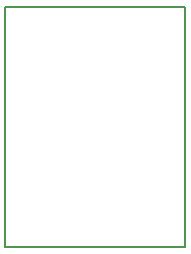
<source format=gbr>
G04 DipTrace 4.0.0.2*
G04 BoardOutline.gbr*
%MOIN*%
G04 #@! TF.FileFunction,Profile*
G04 #@! TF.Part,Single*
%ADD11C,0.005512*%
%FSLAX26Y26*%
G04*
G70*
G90*
G75*
G01*
G04 BoardOutline*
%LPD*%
X393700Y393700D2*
D11*
Y1193700D1*
X993700D1*
Y393700D1*
X393700D1*
M02*

</source>
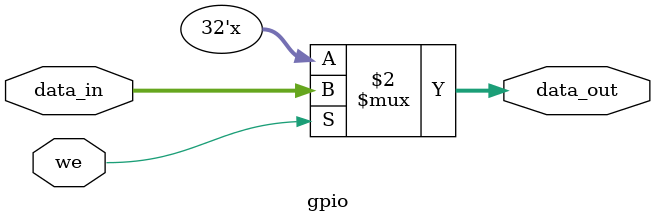
<source format=v>
`timescale 1ns / 1ps
module gpio(
    input [31:0] data_in,
    input we,
    output reg [31:0] data_out
    );

    always @(we) begin
        if(we) data_out <= data_in;
    end

endmodule

</source>
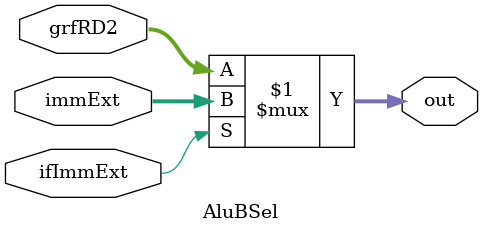
<source format=v>
`timescale 1ns / 1ps
module AluBSel(
	input ifImmExt,
	input [31:0]immExt,
	input [31:0]grfRD2,
	output [31:0]out
    );
	 
assign out = (ifImmExt)? immExt:
				 grfRD2;

endmodule
</source>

- [TASK DESCRIPTION]: Retype the data above exactly, dropping every picture.

- [ANSWER BOX]:
<source format=gbr>
G04 DipTrace 4.0.0.2*
G04 BoardOutline.gbr*
%MOIN*%
G04 #@! TF.FileFunction,Profile*
G04 #@! TF.Part,Single*
%ADD11C,0.005512*%
%FSLAX26Y26*%
G04*
G70*
G90*
G75*
G01*
G04 BoardOutline*
%LPD*%
X393700Y393700D2*
D11*
Y1193700D1*
X993700D1*
Y393700D1*
X393700D1*
M02*

</source>
<source format=v>
`timescale 1ns / 1ps
module gpio(
    input [31:0] data_in,
    input we,
    output reg [31:0] data_out
    );

    always @(we) begin
        if(we) data_out <= data_in;
    end

endmodule

</source>
<source format=v>
`timescale 1ns / 1ps
module AluBSel(
	input ifImmExt,
	input [31:0]immExt,
	input [31:0]grfRD2,
	output [31:0]out
    );
	 
assign out = (ifImmExt)? immExt:
				 grfRD2;

endmodule
</source>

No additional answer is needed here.